A true story about an undergrad who bluffed his way into Harvard

Con artist faked his way into the Ivy League

Darren McCollester/GETTY IMAGES

By the time he reached his senior year at Harvard, Adam Wheeler had won the top undergraduate essay prize, an award for the best essay on Shakespeare and a grant for summer study at Oxford. He accomplished this through diligent research, ingenuity and a skill they don’t teach in college: adapting others’ work to pass off as your own.

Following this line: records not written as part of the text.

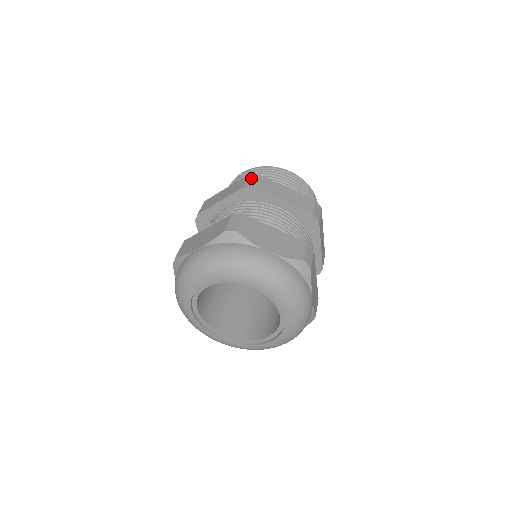
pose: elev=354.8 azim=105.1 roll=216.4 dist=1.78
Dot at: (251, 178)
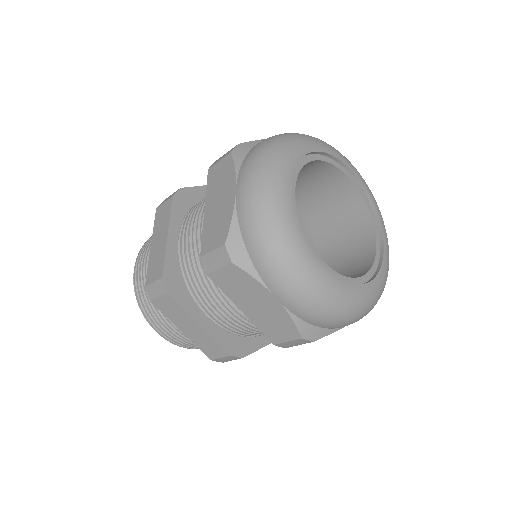
Dot at: occluded
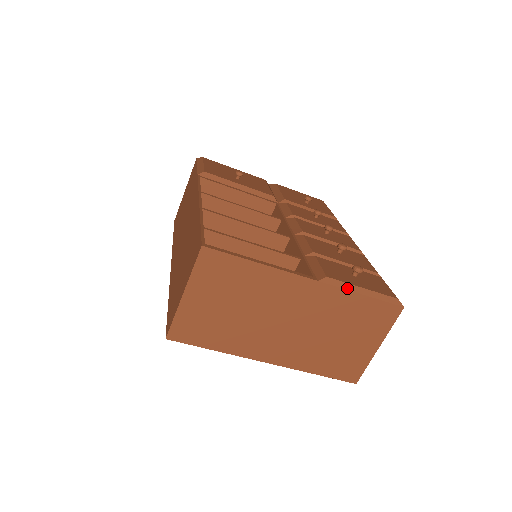
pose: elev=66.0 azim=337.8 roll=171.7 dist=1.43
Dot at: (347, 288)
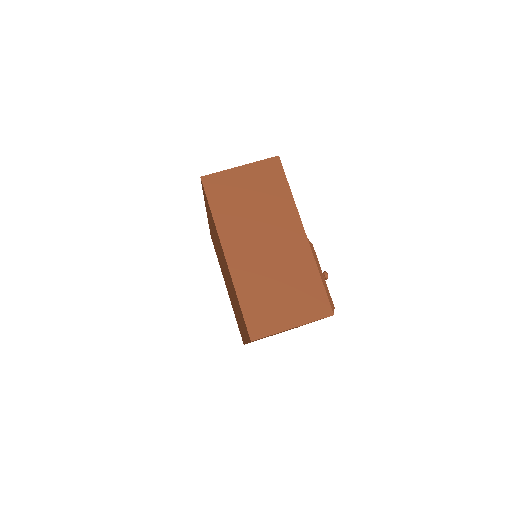
Dot at: (317, 262)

Zauzmer, now a senior herself, started covering Wheeler’s story for the Harvard Crimson when word got out, in May 2010, that he’d plagiarized his applications for Rhodes and Fulbright scholarships. Here, she traces the breadth and depth of his fraud, which started with his successful application, as a Delaware high school student, to Bowdoin College in Maine. She details how he transferred to Harvard by meticulously forging transcripts and SAT score reports, doctoring letters of recommendation and creatively reupholstering his resumé. From there, he derived his much-lauded essays from the more obscure publications of experts.

In the end, he veered too close to home by recycling the words of star Harvard professor Stephen Greenblatt; one can’t fault Wheeler for lacking chutzpah. In fact, it’s possible to admire his devious resourcefulness, although he remains a cipher, never having submitted to interviews. Zauzmer uses her own college credentials to paint the other side of the picture, giving us access to the officers and professors Wheeler duped. The book’s most compelling chapter describes Harvard’s manic admissions office, with its “makeshift shrine to the kookiest submissions of all time,” and explains how Wheeler’s elaborately fictionalized application passed muster where less ambitious fakes are routinely caught.

Zauzmer thoroughly unravels Wheeler’s deceptions, doing the work her university no doubt wishes it had done earlier. This book leaves us with a powerful sense of irony: in an age where information is easier to obtain than ever, authoritative-sounding bluster often passes as the truth, and even the most prestigious institutes of higher learning are vulnerable. It also suggests that if you’re trying to bamboozle big thinkers, it’s best to make your bluffs big too.